Just like Alder Lake-S, Raptor Lake-S won’t support AVX-512 instructions, but it’s unclear if support is just disabled or not present on the silicon. Intel went to great lengths to keep people from enabling the AVX-512 units on 12th-gen Core CPUs, so it’s possible the company removed them entirely from Raptor Lake designs. According to SiSoftware, the Core i9-13900 will have 36 megabytes of L3 cache (20 percent more than the Core i9-12900) and offer support for up to DDR5-5600 memory, PCIe 5.0, and Thunderbolt 4. Performance cores now have two megabytes of L2 cache per core, and the 16 efficiency cores have 16 megabytes of shared L2 cache, almost double when compared to the Alder Lake counterparts.

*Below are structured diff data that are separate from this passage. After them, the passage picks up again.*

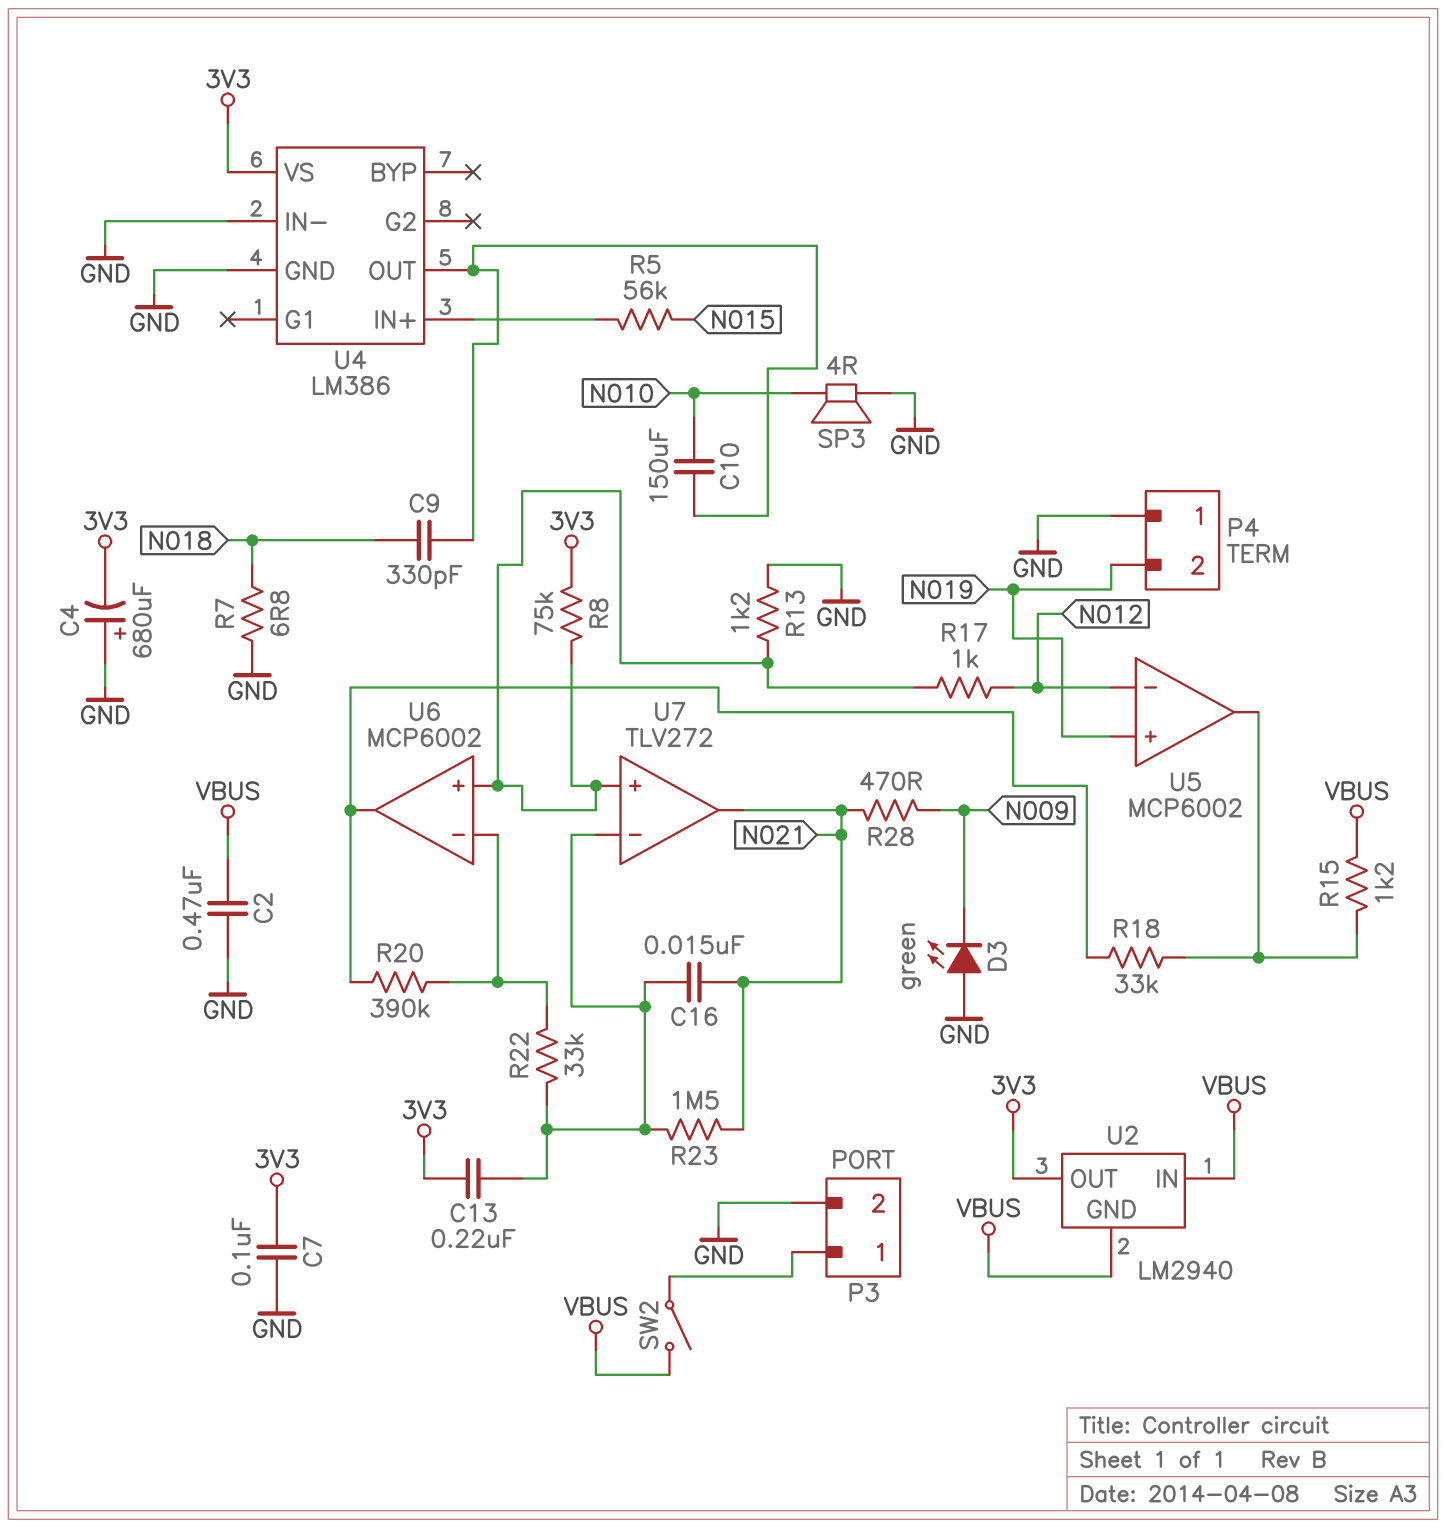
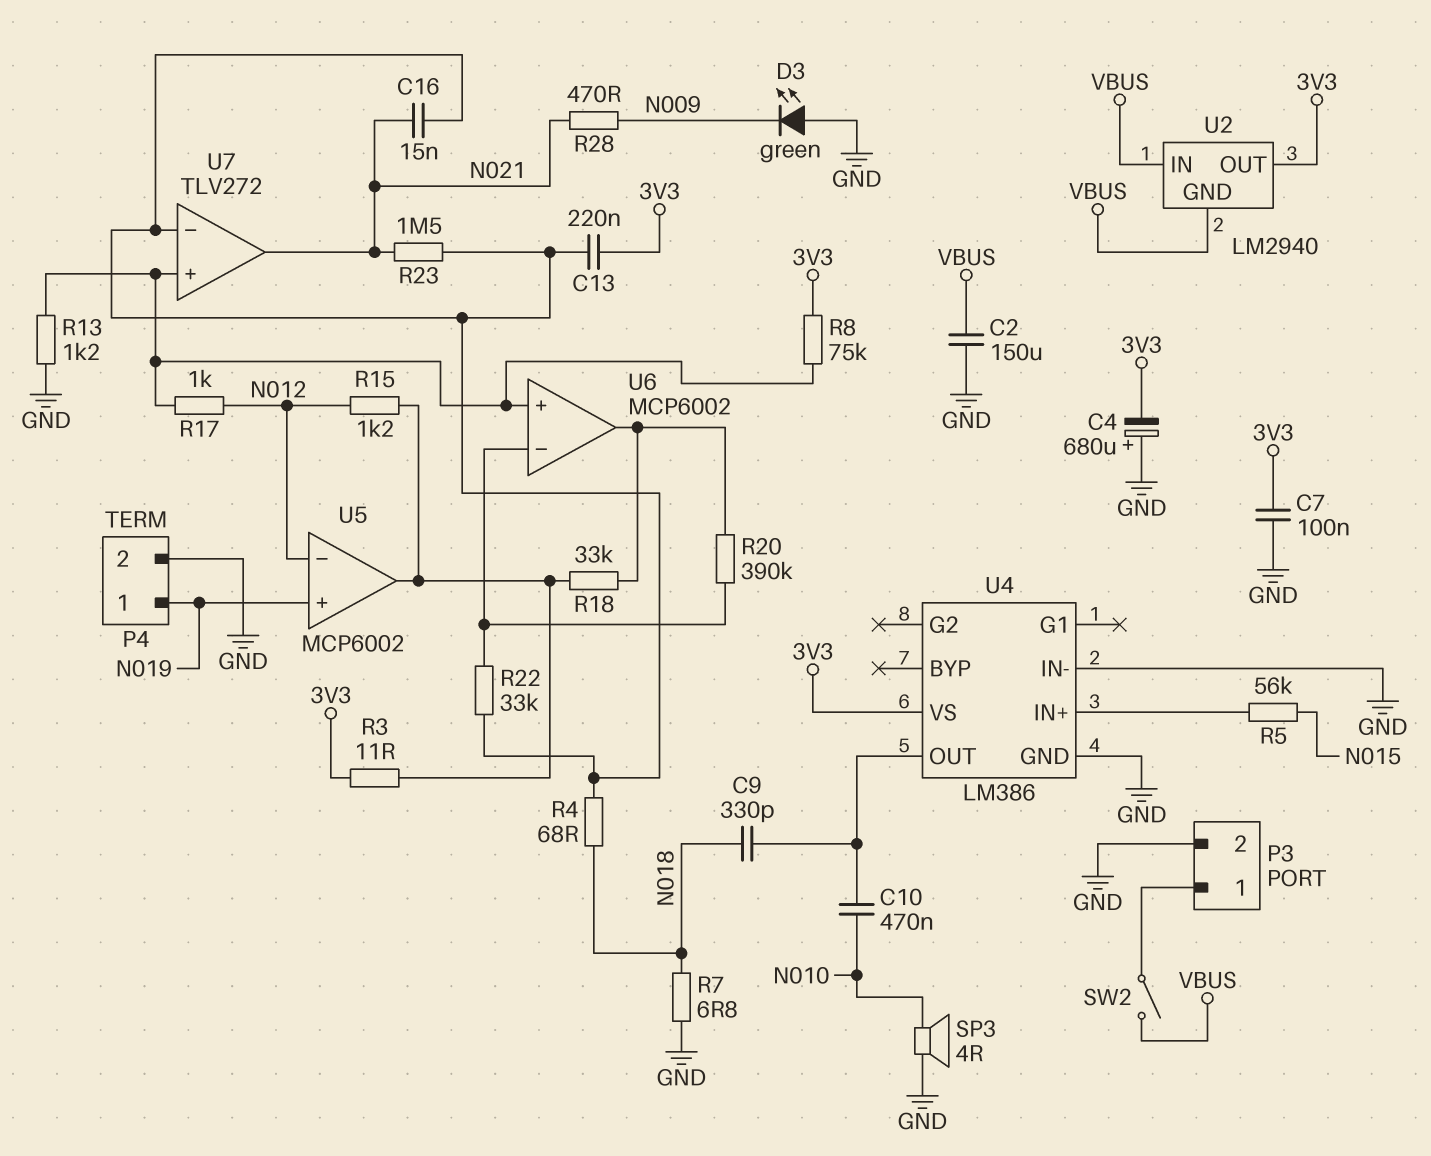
C2: 470nF (GND, VBUS) -> 150uF (GND, VBUS)
C10: 150uF (N010, U4/OUT) -> 470nF (N010, U4/OUT)
P4 pin 1: GND -> N019
P4 pin 2: N019 -> GND
R3: none -> 11 (3V3, U5/out)
R4: none -> 68 (N018, U7/in-)
R15: 1.2k (U5/out, VBUS) -> 1.2k (N012, U5/out)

When it comes to the testing, the results collected suggest Raptor Lake may deliver between 33 to 50 percent higher performance in basic arithmetic tasks over Alder Lake. In vectorized and SIMD tests, the 13th-gen part was around five to eight percent faster. This was achieved with an engineering sample that has performance cores running at 3.7 GHz and efficiency cores running at 2.76 GHz. Both clock figures are rather low, and SiSoftware notes the overall performance from Alder Lake works out to just four to six percent. Still, if these results are anything to go by, Intel may have found a way to match AMD’s Zen 4 with Raptor Lake. The two architectures will likely trade blows in real-world performance tests, but we’ll have to wait and see.